Security consultant questions effectiveness of biometrics

August 1, 2002

LAS VEGAS -- Biometrics, the security technology based on various physical identification characteristics, is flawed due to the ubiquitous nature of the human body, a security consultant told officials at the BlackHat USA 2002 security conference on Aug. 1.

Dr. Richard Smith, a security architect who has worked with the National Security Agency, said it was easy to design fake physical attributes that would fool biometrics systems. Biometrics software can scan fingerprints, the iris, or human faces to verify identification. The software has been proposed for airport security devices and some kiosk projects.

"Biometrics aren't secrets, they're properties of your body that you slough off all day long, when you're eating lunch, or driving your car, or opening the door," Smith told the conference, according to PC World.com.
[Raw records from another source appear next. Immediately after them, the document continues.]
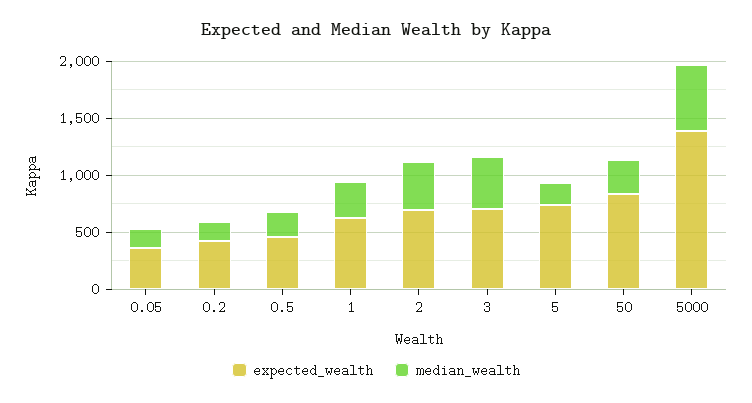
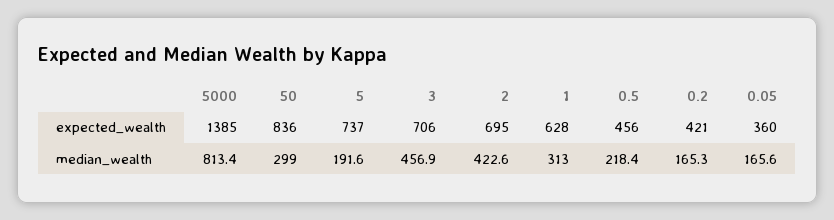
  {
    "expected_wealth": {
      "0.05": 360,
      "0.2": 421,
      "0.5": 456,
      "1": 628,
      "2": 695,
      "3": 706,
      "5": 737,
      "50": 836,
      "5000": 1385
    },
    "median_wealth": {
      "0.05": 165.6,
      "0.2": 165.3,
      "0.5": 218.4,
      "1": 313,
      "2": 422.6,
      "3": 456.9,
      "5": 191.6,
      "50": 299,
-     "5000": 600
+     "5000": 813.4
    }
  }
As a result, counterfeiters have significant access to individual biometric information

Smith cited several examples of how biometric systems have been cracked. In one instance, a Japanese researcher who created fake fingerprints in less than an hour with $10 in materials. In another, German researchers were able to fool fingerprint, facial, and iris scans through a variety of simple processes.

Smith said biometrics remained a useful security measure, but needed to work in partnership with other devices such as password- or PIN-based applications, not as a single unit.